Cancer Cell. 2024 Dec 30:S1535-6108(24)00477-X. doi: 10.1016/j.ccell.2024.12.002. Online ahead of print.

Authors

Kyle Ellrott¹, Christopher K Wong², Christina Yau³, Mauro A A Castro⁴, Jordan A Lee⁵, Brian J Karlberg⁵, Jasleen K Grewal⁶, Vincenzo Lagani⁷, Bahar Tercan⁸, Verena Friedl², Toshinori Hinoue⁹, Vladislav Uzunangelov², Lindsay Westlake¹⁰, Xavier Loinaz¹¹, Ina Felau¹², Peggy I Wang¹², Anab Kemal¹², Samantha J Caesar-Johnson¹², Ilya Shmulevich⁸, Alexander J Lazar¹³, Ioannis Tsamardinos¹⁴, Katherine A Hoadley¹⁵; Cancer Genome Atlas Analysis Network; A Gordon Robertson⁶, Theo A Knijnenburg⁸, Christopher C Benz¹⁶, Joshua M Stuart², Jean C Zenklusen¹², Andrew D Cherniack¹⁷, Peter W Laird¹⁸

Affiliations

¹ Oregon Health and Science University, Portland, OR 97239, USA. Electronic address: [email protected].
² Biomolecular Engineering Department, School of Engineering, University of California, Santa Cruz, Santa Cruz, CA 95064, USA.
³ University of California, San Francisco, Department of Surgery, San Francisco, CA 94158, USA; Buck Institute for Research on Aging, Novato, CA 94945, USA.
⁴ Bioinformatics and Systems Biology Laboratory, Federal University of Paraná, Curitiba, PR 81520-260, Brazil.
⁵ Oregon Health and Science University, Portland, OR 97239, USA.
⁶ Canada's Michael Smith Genome Sciences Centre, BC Cancer, Vancouver, BC, Canada.
⁷ JADBio Gnosis DA, GR-700 13 Heraklion, Crete, Greece; Institute of Chemical Biology, Ilia State University, Tbilisi 0162, Georgia.
⁸ Institute for Systems Biology, 401 Terry Avenue North, Seattle, WA 98109, USA.
⁹ Department of Epigenetics, Van Andel Institute, Grand Rapids, MI 49503, USA.
¹⁰ The Broad Institute of Harvard and MIT, Cambridge, MA 02142, USA; Department of Medical Oncology, Dana-Farber Cancer Institute, Boston, MA 02215, USA.
¹¹ The Broad Institute of Harvard and MIT, Cambridge, MA 02142, USA.
¹² Center for Cancer Genomics, National Cancer Institute, Bethesda, MD 20892, USA.
¹³ Departments of Pathology & Genomic Medicine, The University of Texas MD Anderson Cancer Center, Houston, TX 77030, USA.
¹⁴ JADBio Gnosis DA, GR-700 13 Heraklion, Crete, Greece; Department of Computer Science, University of Crete, GR-700 13 Heraklion, Crete, Greece; Institute of Applied and Computational Mathematics, Foundation for Research and Technology Hellas (FORTH), GR-700 13 Heraklion, Crete, Greece.
¹⁵ Department of Genetics, Lineberger Comprehensive Cancer Center, University of North Carolina at Chapel Hill, Chapel Hill, NC 27519, USA.
¹⁶ Buck Institute for Research on Aging, Novato, CA 94945, USA.
¹⁷ The Broad Institute of Harvard and MIT, Cambridge, MA 02142, USA; Department of Medical Oncology, Dana-Farber Cancer Institute, Boston, MA 02215, USA; Harvard Medical School, Boston, MA 02115, USA. Electronic address: [email protected].
¹⁸ Department of Epigenetics, Van Andel Institute, Grand Rapids, MI 49503, USA. Electronic address: [email protected].

PMID: 39753139
DOI: 10.1016/j.ccell.2024.12.002

Abstract

Molecular subtypes, such as defined by The Cancer Genome Atlas (TCGA), delineate a cancer's underlying biology, bringing hope to inform a patient's prognosis and treatment plan.
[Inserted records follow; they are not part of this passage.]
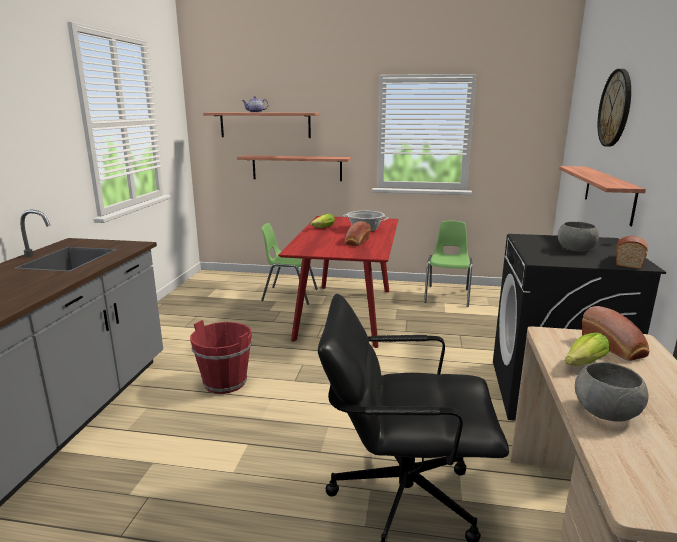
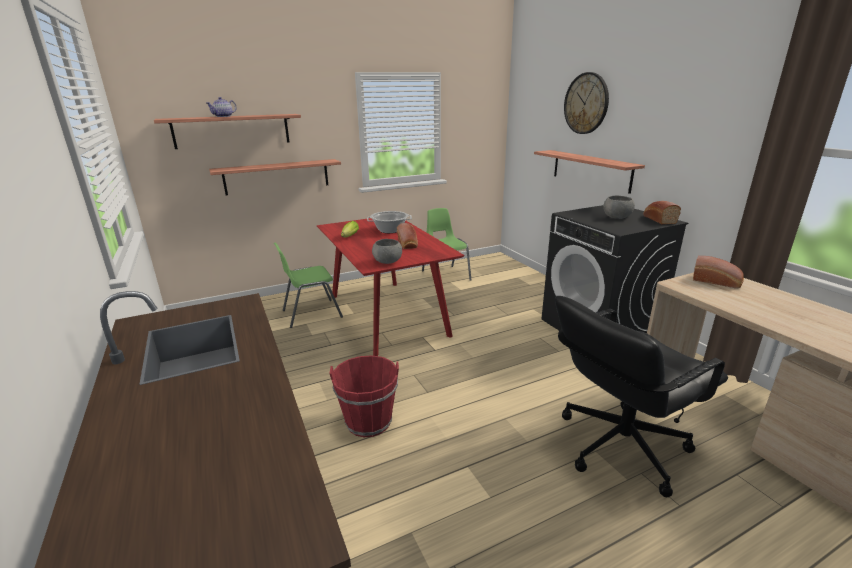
camera: 35 degrees left, 5 degrees up
lettuce [565,333,610,366] -> none
grey bowl [575,362,649,422] -> grey bowl moved to [372,239,402,264]

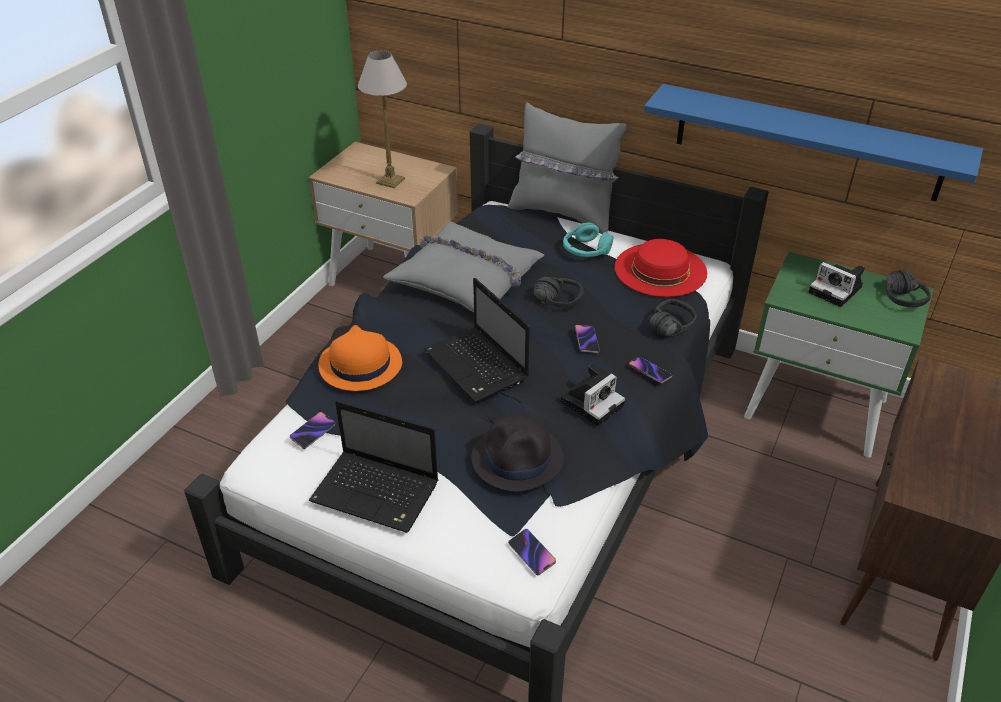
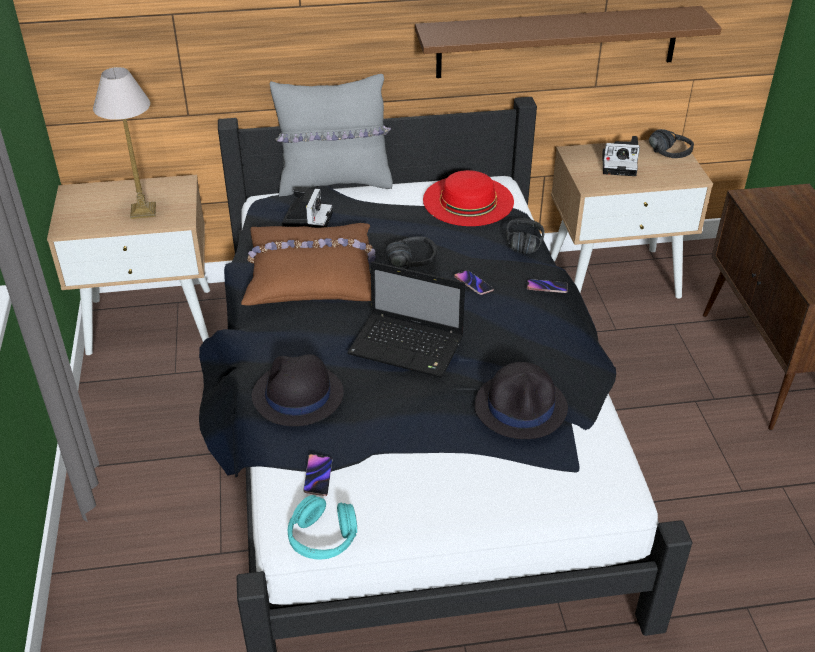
camera: 35 degrees left, 0 degrees up
laptop [309,400,438,533] -> none
orange hat [319,325,402,391] -> black hat [252,354,344,426]
grey pillow [383,222,544,313] -> brown pillow [241,223,376,306]
phone [508,529,556,575] -> none
camera [560,364,625,426] -> camera moved to [282,188,333,228]
turquoise headphones [563,222,613,257] -> turquoise headphones moved to [288,495,357,560]
blue shelf [644,84,983,201] -> brown shelf [415,6,722,78]
green nightstand [744,252,934,458] -> beige nightstand [551,138,713,299]

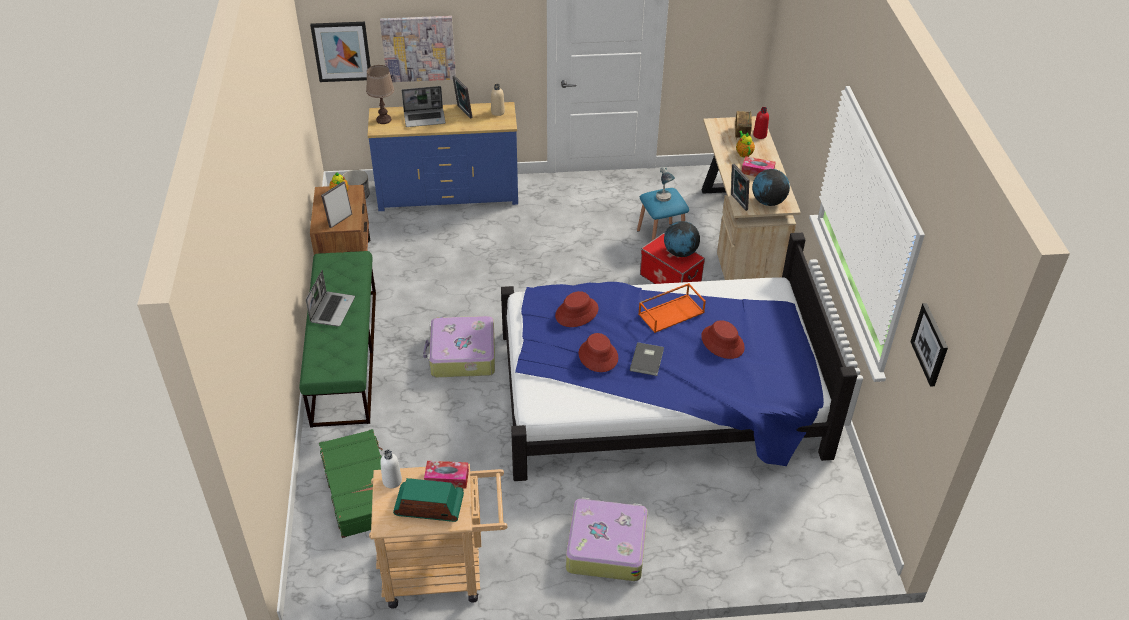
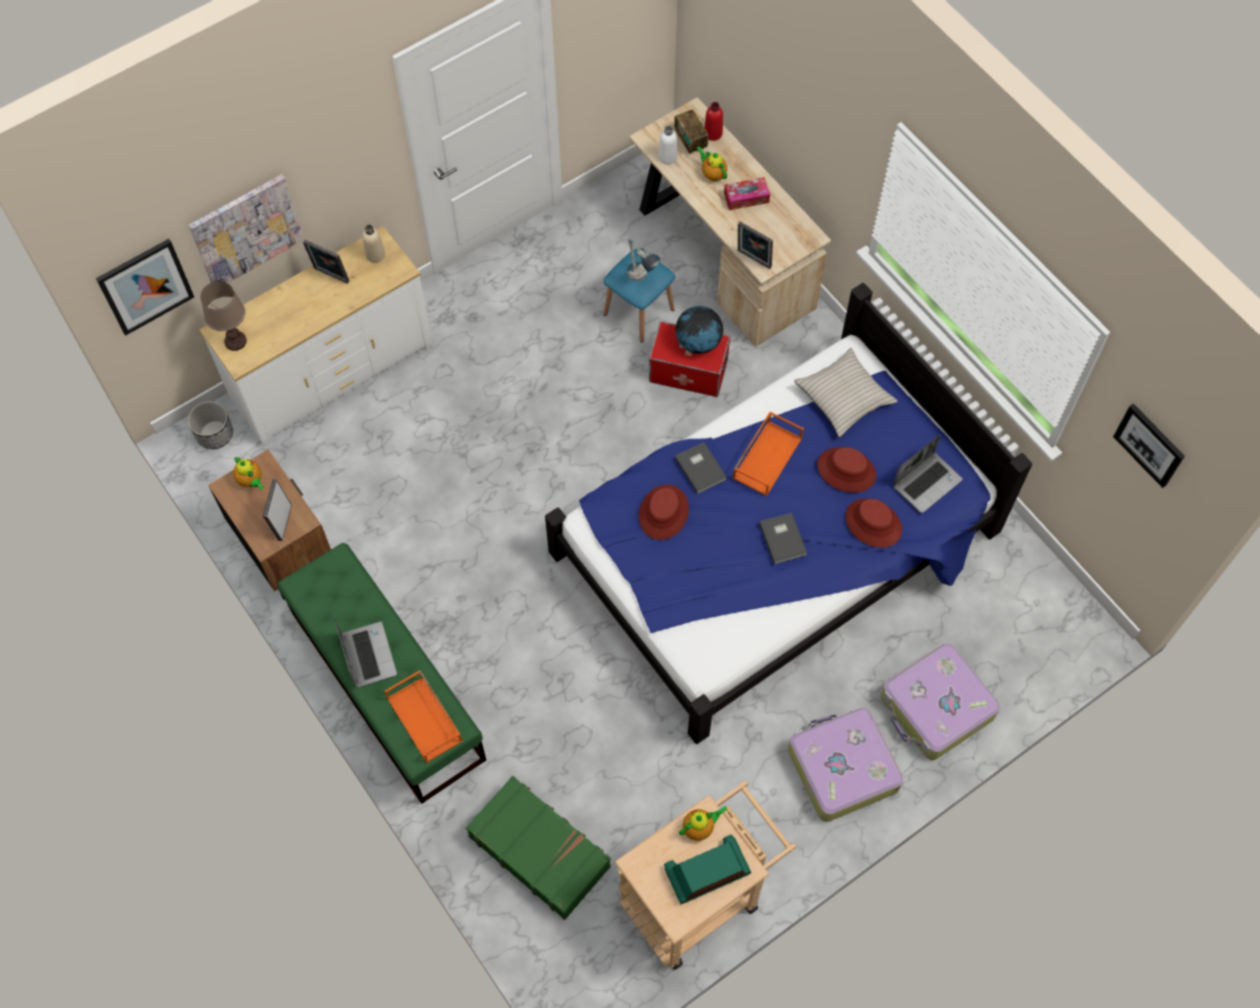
camera: 30 degrees left, 20 degrees up
blue dresser [368,102,518,211] -> white dresser [199,226,433,446]
white bottle [380,450,402,488] -> white bottle moved to [658,126,677,164]
laptop [402,86,446,127] -> laptop moved to [893,434,963,513]
suitcase [423,316,495,377] -> suitcase moved to [880,643,1000,760]
tissue box [424,461,469,489] -> teapot [679,806,728,841]
red hat [579,333,618,372] -> red hat moved to [845,499,902,548]
globe [752,169,790,206] -> none
none -> orange tray [385,670,463,763]
none -> grey book [674,442,727,494]
none -> beige pillow [794,348,898,437]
However, most approaches used in the discovery of subtypes are not suitable for assigning subtype labels to new cancer specimens from other studies or clinical trials. Here, we address this barrier by applying five different machine learning approaches to multi-omic data from 8,791 TCGA tumor samples comprising 106 subtypes from 26 different cancer cohorts to build models based upon small numbers of features that can classify new samples into previously defined TCGA molecular subtypes-a step toward molecular subtype application in the clinic. We validate select classifiers using external datasets. Predictive performance and classifier-selected features yield insight into the different machine-learning approaches and genomic data platforms. For each cancer and data type we provide containerized versions of the top-performing models as a public resource.

Keywords: TCGA; artificial intelligence; biomarkers; cancer; classification; epigenomic; genomic; machine learning; molecular; pathology.